Page text:
* * * *

US Secretary of State John Kerry Monday urged Syria's warring parties to observe a US-Russian brokered ceasefire and warned it could be the last chance to save the country.



Washington: US Secretary of State John Kerry Monday urged Syria's warring parties to observe a US-Russian brokered ceasefire and warned it could be the last chance to save the country.

Just hours after the truce came into effect, Kerry said it must hold in order to salvage any hope of the political settlement he said was the only way to end the war.

"For all the doubts that remain -- and there will be challenges in the days to come -- this plan has a chance to work," Kerry told reporters in Washington.

"We believe that the only realistic and possible solution to the conflict is ultimately a political outcome," he said, calling for a return to UN-mediated peace talks.

"And I urge all the parties to support it because it may be the last chance that one has to save a united Syria."

Kerry and his Russian counterpart Foreign Minister Sergei Lavrov announced Friday they had agreed on a plan to impose a cessation of hostilities across Syria, where more than 290,000 people have been killed since 2011.

* * * *

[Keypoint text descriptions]
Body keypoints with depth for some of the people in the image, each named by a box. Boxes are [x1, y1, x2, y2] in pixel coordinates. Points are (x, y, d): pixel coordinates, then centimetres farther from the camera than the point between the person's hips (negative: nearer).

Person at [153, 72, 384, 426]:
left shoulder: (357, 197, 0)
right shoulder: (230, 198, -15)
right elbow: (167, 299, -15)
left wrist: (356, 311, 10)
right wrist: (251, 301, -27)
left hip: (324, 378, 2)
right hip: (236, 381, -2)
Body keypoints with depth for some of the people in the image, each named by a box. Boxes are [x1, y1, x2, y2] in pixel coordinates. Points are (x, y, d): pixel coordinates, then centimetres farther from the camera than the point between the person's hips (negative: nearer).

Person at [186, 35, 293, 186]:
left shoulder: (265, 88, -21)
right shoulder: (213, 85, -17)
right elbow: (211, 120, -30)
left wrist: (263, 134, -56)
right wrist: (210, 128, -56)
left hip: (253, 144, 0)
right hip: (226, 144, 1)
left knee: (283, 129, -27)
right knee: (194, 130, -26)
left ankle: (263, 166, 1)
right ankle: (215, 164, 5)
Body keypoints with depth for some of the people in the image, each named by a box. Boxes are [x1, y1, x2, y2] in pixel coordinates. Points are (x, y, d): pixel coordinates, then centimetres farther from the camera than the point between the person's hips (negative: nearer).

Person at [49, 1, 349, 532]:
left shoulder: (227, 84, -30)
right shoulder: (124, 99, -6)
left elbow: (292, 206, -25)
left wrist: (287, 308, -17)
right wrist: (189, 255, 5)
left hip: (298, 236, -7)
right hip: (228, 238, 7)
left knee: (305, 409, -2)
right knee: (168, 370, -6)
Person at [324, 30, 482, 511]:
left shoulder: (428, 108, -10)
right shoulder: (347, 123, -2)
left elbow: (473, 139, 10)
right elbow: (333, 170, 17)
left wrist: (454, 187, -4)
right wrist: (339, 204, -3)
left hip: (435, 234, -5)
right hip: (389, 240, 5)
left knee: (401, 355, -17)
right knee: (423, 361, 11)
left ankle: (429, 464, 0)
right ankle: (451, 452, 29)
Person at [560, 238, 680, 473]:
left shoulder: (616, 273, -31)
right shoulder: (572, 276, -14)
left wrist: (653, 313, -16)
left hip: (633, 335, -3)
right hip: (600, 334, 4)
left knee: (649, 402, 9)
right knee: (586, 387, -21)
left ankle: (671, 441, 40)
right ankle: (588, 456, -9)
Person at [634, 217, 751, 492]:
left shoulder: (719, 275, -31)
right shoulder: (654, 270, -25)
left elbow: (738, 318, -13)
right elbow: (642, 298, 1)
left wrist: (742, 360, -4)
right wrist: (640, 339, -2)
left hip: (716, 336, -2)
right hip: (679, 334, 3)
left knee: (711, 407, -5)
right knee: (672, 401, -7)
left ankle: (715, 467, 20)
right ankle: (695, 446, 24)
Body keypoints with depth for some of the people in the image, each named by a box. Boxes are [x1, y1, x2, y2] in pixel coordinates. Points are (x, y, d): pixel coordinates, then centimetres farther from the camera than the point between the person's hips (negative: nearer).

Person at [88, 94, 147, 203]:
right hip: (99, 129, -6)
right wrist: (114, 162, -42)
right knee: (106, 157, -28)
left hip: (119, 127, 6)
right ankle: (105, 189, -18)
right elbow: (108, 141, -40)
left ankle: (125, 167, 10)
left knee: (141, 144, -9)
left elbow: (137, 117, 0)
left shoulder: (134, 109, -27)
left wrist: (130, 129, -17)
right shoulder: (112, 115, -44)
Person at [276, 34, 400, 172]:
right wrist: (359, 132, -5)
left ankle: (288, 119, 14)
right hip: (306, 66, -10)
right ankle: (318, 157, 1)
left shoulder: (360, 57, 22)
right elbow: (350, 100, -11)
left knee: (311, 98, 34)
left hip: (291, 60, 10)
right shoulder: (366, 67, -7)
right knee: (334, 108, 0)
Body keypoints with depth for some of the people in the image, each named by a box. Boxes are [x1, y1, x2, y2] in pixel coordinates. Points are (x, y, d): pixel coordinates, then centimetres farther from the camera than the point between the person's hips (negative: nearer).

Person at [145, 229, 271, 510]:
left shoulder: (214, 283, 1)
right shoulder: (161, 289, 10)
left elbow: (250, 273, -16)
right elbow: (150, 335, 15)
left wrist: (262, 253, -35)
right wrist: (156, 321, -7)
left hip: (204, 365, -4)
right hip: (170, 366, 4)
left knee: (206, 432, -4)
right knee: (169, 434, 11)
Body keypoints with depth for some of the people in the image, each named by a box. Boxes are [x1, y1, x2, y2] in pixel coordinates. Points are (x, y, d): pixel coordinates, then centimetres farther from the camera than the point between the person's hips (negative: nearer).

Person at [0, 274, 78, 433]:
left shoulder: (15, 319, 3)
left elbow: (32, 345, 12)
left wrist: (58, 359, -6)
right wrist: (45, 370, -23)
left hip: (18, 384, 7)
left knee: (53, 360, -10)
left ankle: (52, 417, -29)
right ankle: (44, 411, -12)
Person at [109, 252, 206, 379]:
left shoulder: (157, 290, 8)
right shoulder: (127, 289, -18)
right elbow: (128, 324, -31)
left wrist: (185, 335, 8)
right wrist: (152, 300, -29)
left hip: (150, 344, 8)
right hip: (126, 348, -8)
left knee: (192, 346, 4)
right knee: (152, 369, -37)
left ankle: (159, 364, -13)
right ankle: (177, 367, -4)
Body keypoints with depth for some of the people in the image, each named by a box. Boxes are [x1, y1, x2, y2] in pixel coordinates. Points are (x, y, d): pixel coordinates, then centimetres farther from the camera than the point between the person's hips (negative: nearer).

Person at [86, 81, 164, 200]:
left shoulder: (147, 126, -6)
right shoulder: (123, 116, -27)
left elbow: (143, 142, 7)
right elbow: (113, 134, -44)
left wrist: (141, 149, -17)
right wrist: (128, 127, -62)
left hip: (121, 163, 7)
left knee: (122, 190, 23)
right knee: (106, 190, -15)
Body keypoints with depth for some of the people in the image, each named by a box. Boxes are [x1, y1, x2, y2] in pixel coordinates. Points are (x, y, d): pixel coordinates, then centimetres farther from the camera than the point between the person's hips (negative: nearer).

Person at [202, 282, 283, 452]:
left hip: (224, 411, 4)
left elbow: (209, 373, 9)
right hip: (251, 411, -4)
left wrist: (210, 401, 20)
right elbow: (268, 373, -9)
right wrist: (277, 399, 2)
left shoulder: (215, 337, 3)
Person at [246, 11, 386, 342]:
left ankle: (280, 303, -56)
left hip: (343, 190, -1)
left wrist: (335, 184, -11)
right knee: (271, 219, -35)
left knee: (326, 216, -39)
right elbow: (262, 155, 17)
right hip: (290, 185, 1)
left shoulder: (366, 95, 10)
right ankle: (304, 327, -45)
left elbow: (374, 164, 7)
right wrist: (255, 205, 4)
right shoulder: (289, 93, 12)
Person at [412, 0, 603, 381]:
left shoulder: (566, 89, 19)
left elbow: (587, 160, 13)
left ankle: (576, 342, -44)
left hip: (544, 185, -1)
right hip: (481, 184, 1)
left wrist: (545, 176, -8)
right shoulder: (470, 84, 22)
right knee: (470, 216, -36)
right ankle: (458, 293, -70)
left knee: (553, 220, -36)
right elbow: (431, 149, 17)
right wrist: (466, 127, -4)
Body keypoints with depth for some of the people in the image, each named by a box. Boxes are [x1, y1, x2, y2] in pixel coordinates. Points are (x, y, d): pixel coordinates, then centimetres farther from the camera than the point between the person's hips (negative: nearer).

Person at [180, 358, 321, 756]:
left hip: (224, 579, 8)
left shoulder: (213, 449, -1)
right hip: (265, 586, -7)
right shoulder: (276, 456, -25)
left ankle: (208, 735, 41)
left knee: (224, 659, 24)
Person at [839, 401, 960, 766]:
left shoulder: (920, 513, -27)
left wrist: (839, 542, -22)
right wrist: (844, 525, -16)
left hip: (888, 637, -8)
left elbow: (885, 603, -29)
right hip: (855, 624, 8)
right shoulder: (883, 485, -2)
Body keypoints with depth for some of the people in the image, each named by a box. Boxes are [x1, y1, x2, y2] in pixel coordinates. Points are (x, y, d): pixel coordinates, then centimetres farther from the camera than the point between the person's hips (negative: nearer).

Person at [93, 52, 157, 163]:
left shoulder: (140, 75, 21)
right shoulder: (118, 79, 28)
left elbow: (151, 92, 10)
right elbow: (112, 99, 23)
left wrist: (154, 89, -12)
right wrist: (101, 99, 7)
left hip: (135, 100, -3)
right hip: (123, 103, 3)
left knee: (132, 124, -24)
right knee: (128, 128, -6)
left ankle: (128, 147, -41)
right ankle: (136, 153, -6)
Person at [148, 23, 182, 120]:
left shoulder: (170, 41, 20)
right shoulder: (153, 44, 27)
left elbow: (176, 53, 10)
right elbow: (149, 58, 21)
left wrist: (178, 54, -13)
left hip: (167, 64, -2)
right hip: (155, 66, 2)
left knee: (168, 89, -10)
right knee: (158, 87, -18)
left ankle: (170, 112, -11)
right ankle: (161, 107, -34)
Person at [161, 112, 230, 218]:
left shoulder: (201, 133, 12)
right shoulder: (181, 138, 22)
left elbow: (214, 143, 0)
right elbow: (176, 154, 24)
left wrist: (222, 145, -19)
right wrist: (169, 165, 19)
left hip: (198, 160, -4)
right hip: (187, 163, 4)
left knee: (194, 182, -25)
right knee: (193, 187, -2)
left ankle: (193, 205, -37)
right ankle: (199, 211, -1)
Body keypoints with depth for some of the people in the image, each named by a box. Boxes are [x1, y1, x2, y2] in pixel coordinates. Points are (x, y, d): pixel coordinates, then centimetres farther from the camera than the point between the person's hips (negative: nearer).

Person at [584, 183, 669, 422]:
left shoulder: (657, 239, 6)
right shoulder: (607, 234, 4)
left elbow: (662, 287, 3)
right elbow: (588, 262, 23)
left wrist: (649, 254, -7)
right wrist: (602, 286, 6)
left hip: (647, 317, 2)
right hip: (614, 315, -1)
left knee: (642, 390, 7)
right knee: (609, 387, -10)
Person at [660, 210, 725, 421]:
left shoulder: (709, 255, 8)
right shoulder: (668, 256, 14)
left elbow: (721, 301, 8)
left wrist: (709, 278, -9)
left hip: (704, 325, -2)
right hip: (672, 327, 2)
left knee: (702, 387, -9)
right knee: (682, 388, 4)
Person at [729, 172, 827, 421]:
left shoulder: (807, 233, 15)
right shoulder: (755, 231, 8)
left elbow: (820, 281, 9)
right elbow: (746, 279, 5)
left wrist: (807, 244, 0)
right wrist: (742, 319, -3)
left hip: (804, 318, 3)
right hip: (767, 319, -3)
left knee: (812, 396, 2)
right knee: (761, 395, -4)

* * * *

About this task: Continue the news report on Kerry and the Syria ceasefire, starting after its final sentence. These entries have no connection to the news report on Kerry and the Syria ceasefire.

Response below:
Russia is to pressure its ally Syrian leader Bashar al-Assad to obey the truce, while the United States will urge the rebel groups it supports to refrain from attacks.

Two jihadist groups -- the Islamic State group and the Al-Qaeda affiliated Al Nusra Front -- are excluded from the truce and will continue to face air strikes.

Kerry said that "earliest reports" that he had received two hours after the truce came into effect at 1600 GMT suggested there had been "some reduction" in violence.

"There will undoubtedly be reports of a violation here or there, but that's the nature of the beginning of a ceasefire, almost always," he said.

Kerry said that the next stage if the truce takes hold would be for Assad's forces to allow the United Nations to ship humanitarian aid to the besieged city of Aleppo.

For this to happen, he said, the regime and Russian forces would have to allow passage through two routes that have recently been cut: the Castello Road and the Ramussa gap.

"Humanitarian assistance needs to begin to flow," he said.

"Now that can take a day or two or so, it depends, but the United Nations has indicated that they are prepared and preparing to take those deliveries in."